Kaynak Metin:
4 Aralık 2009 Cuma

Yeni Çağ




İnsanoğlu inanıyor. Neye? Bir Tanrıya… Ne için? Korktuğu için… Bu kötü mü, hayır iyi bir şey. Ama korktuğu için… Sorun burada. Sorarlar adama. Ya cehennem olmasa… Bilinçaltının en dibinde bulunan her şey bir gün, gün yüzüne çıksa… O zaman da inanırlar mıydı Tanrıya?

??????

İnsan günah bir şeyi yapmaya çekiniyor. Yapınca savunma mekanizması devreye giriyor. Dünya nimetleri ona güzel gelince bu nimetlerden uzak durmaya çalışanlara laf atıyor. Ama bilmiyorlar ki yaptıkları şey iki yüzlülük. Hadi onları geçtim. Dünyevi zevklerden uzak duranlar. Veya durduğunu iddia edenler… Kapitalizm düzeninde insanoğlunun attığı her adım günah değil mi zaten?



Para hırsı… Mutluluk hırsı… Rahatlık hırsı… Eğlence hırsı… Tokluk hırsı… Egoların muazzam savaşı… Vs. vs. Kapitalizmi anlatmak gerekir mi? Herkes mutsuz. Ancak kimse bunu kendine söyleyemiyor. Söyleyebilen ise ne yapacağını bilmiyor. İsyan edesi geliyor. Ama kime, neye? Düzene mi, zenginlere mi, yoksa Tanrıya mı? Peki dünyanın bu hale gelmesi Tanrının suçu mu? Savaşlar… Açlıklar… Kaos…

Dünyada olan biten her şeyin suçlusu insanoğlu… Dünya ikiye ayrılıyor. İnananlar ve inanmayanlar. Korkanlar ve aklının dediğine gidenler. Hangi taraf haklı? Bu sorunun yanıtı bilinmez. Dünyanın sonuna kadar bilinmeyecek. Ve bu yüzden de kaos dünyanın sonuna kadar devam edecek. Peki bunu değiştirebilmenin bir yolu yok mu? İnsanlar Tanrı sevgisi yüzünden insana olan sevgilerini unuttu. Tanrıda mutluluğu buldular ve başkalarının mutluluğunu unuttular. Yeryüzündeki her bir insan evladının birbirini seveceği bir düzen kurulsa… Her bir kişinin daima mutlu olacağı bir düzen…

O zaman…

Tanrıya olan sevgi ve tapınma duygusu daha samimi olmaz mıydı? Büyük savaşın her iki tarafı için de dünya daha anlamlı olmaz mıydı?

Toplanan Veriler:

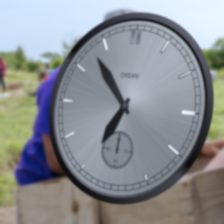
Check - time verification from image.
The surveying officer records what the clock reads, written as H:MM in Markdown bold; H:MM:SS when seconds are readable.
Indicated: **6:53**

Yapılacaklar:
(A) İnanç ve kapitalizm yazısında "4 Aralık 2009" sözlerinden "değil mi zaten?" sözlerine kadar olan kısmı hiç değiştirmeden yazın.
(B) İnanç ve kapitalizm yazısını kaldığı yerden alıp devam ettirin.

Beklenen Cevaplar:
(A)
4 Aralık 2009 Cuma

Yeni Çağ




İnsanoğlu inanıyor. Neye? Bir Tanrıya… Ne için? Korktuğu için… Bu kötü mü, hayır iyi bir şey. Ama korktuğu için… Sorun burada. Sorarlar adama. Ya cehennem olmasa… Bilinçaltının en dibinde bulunan her şey bir gün, gün yüzüne çıksa… O zaman da inanırlar mıydı Tanrıya?

??????

İnsan günah bir şeyi yapmaya çekiniyor. Yapınca savunma mekanizması devreye giriyor. Dünya nimetleri ona güzel gelince bu nimetlerden uzak durmaya çalışanlara laf atıyor. Ama bilmiyorlar ki yaptıkları şey iki yüzlülük. Hadi onları geçtim. Dünyevi zevklerden uzak duranlar. Veya durduğunu iddia edenler… Kapitalizm düzeninde insanoğlunun attığı her adım günah değil mi zaten?

(B)
Önümüze çıkan bu yolu “New Age” ile aşabilir miyiz?

Yoksa damarlarımıza enjekte edilmiş bu uyuşturucudan kurtulmanın bir yolu yok mu?

Onur Aksoy...

Böyle buyurmuş değerli arkadaşım.. Düşüncelerinin büyük bölümüne katılmakla birlikte katılmadığım ve eklemek istediğim noktalar var. Evet insanlar bir yaratıcı olduğunu düşünür ve ondan korkarlar. Ve bunun sonucu onun sonsuz gücüne itaat ederler. Ama bazıları da vardır ki onu severler. Ölümden sonraki herhangi bir ödül uğruna değil.. Sadece severler.. Ve bu yüzdendir ki ''Yaradılanı severiz yaradandan ötürü'' bize hiç yabancı değildir. Bizdendir hatta.. Bu nedenle de ''İnsanlar Tanrı sevgisi yüzünden insana olan sevgilerini unuttu'' demek bence biraz acımasızca..

Ya cehennem olmasaydı.. Düşünmek lazım.. Acaba Dünya şimdikinden daha mı yaşanacak halde olurdu yoksa insanları dizginleyen herhangi bir sistem olmadığı için dünyanın dibine dinamit koyup tez zamanda havaya mı uçururduk??

İnananlar ve inanmayanlar.. Korkanlar ve aklının dediğine gidenler.. En başta söylediğim gibi inançlı birinin inancını sadece korkuya endekslemek de yanlış.. Teist inanç sistemlerinin varoluş ve dünyaya gönderilişinin yegane sebebi(Her ne kadar insanlar tarafından yanlış anlaşılmış olsa da) insanların mutluluğudur. Fakat pek de başarılı olamamışlardır. New Age buna bir ilaç mıdır? Göreceğiz..

Çok derinlere daldık yahu.. Saygılar..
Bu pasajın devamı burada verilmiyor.